The EPA didn’t comment directly on the letter, but a spokeswoman told The Associated Press that the agency takes responsibility for the cleanup of the spill.
Erin Lamb, a spokeswoman for Colorado Attorney General Cynthia Coffman, declined to comment because of the possible litigation.
The EPA announced last month that it would reimburse states, tribes and local governments about $1 million for their costs after an EPA-led crew triggered the release of 3 million gallons of wastewater from the inactive Gold King Mine while doing preliminary cleanup work.
Most of the money is for the cost of responding to the spill, but requests for another $570,000 in expenses from the immediate aftermath are still being considered.
During the spill, water utilities briefly shut down their intake valves and farmers stopped drawing from the rivers as the bright yellow plume moved downstream.
The EPA said the water quality quickly returned to pre-spill levels, but some continue to warn about heavy metals collecting in the sediment and being stirred up each time rain or snowmelt results in runoff.
In his letters, Balderas said New Mexico’s agricultural landscape was severely damaged by what he described as a catastrophe.

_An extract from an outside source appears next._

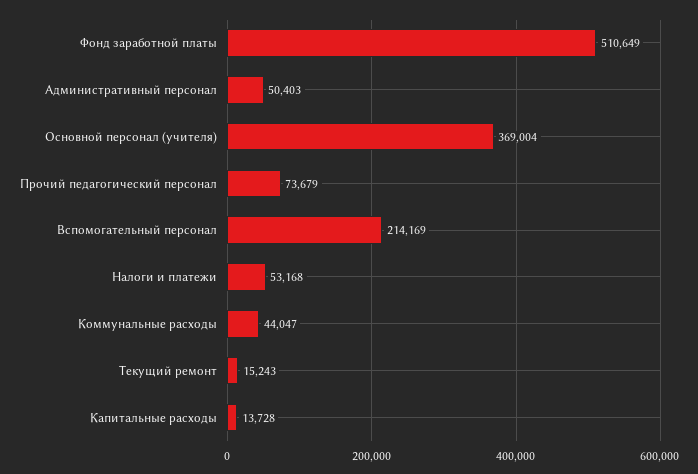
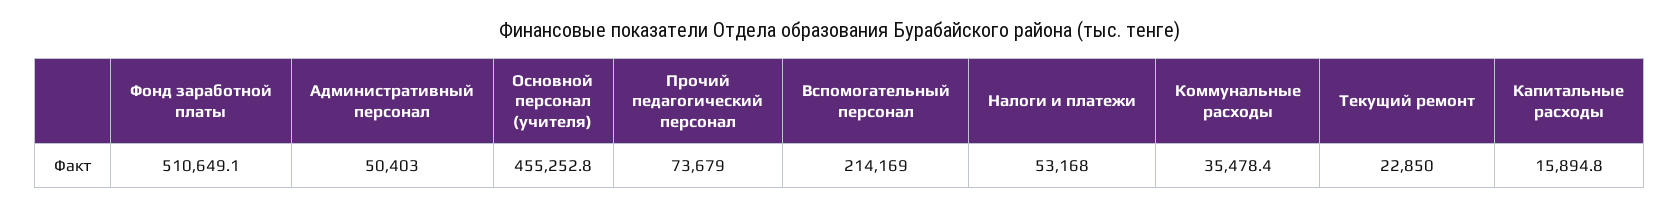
Основной персонал (учителя): 369004 -> 455252.8
Коммунальные расходы: 44047 -> 35478.4
Текущий ремонт: 15243 -> 22850
Капитальные расходы: 13728 -> 15894.8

He said meeting the state’s repeated and reasonable demands for compensation and long-term monitoring would be a step toward justice.
“Following this tragic incident, our greatest concern should be ensuring that the people and the lands we live on are free from hazardous materials,” he wrote.
According to the EPA, $2 million has been allocated to support the states’ and tribes’ monitoring plans. Another $628,000 will help to fund a real-time alert system that will monitor water quality.
Sampling locations also have been set up in Colorado, New Mexico, Utah and on Southern Ute, Ute Mountain Ute and Navajo tribal lands as part of the EPA’s monitoring program.
New Mexico has developed its own monitoring plan and the city of Farmington, which taps the Animas River for drinking water, has installed sensors to detect contamination.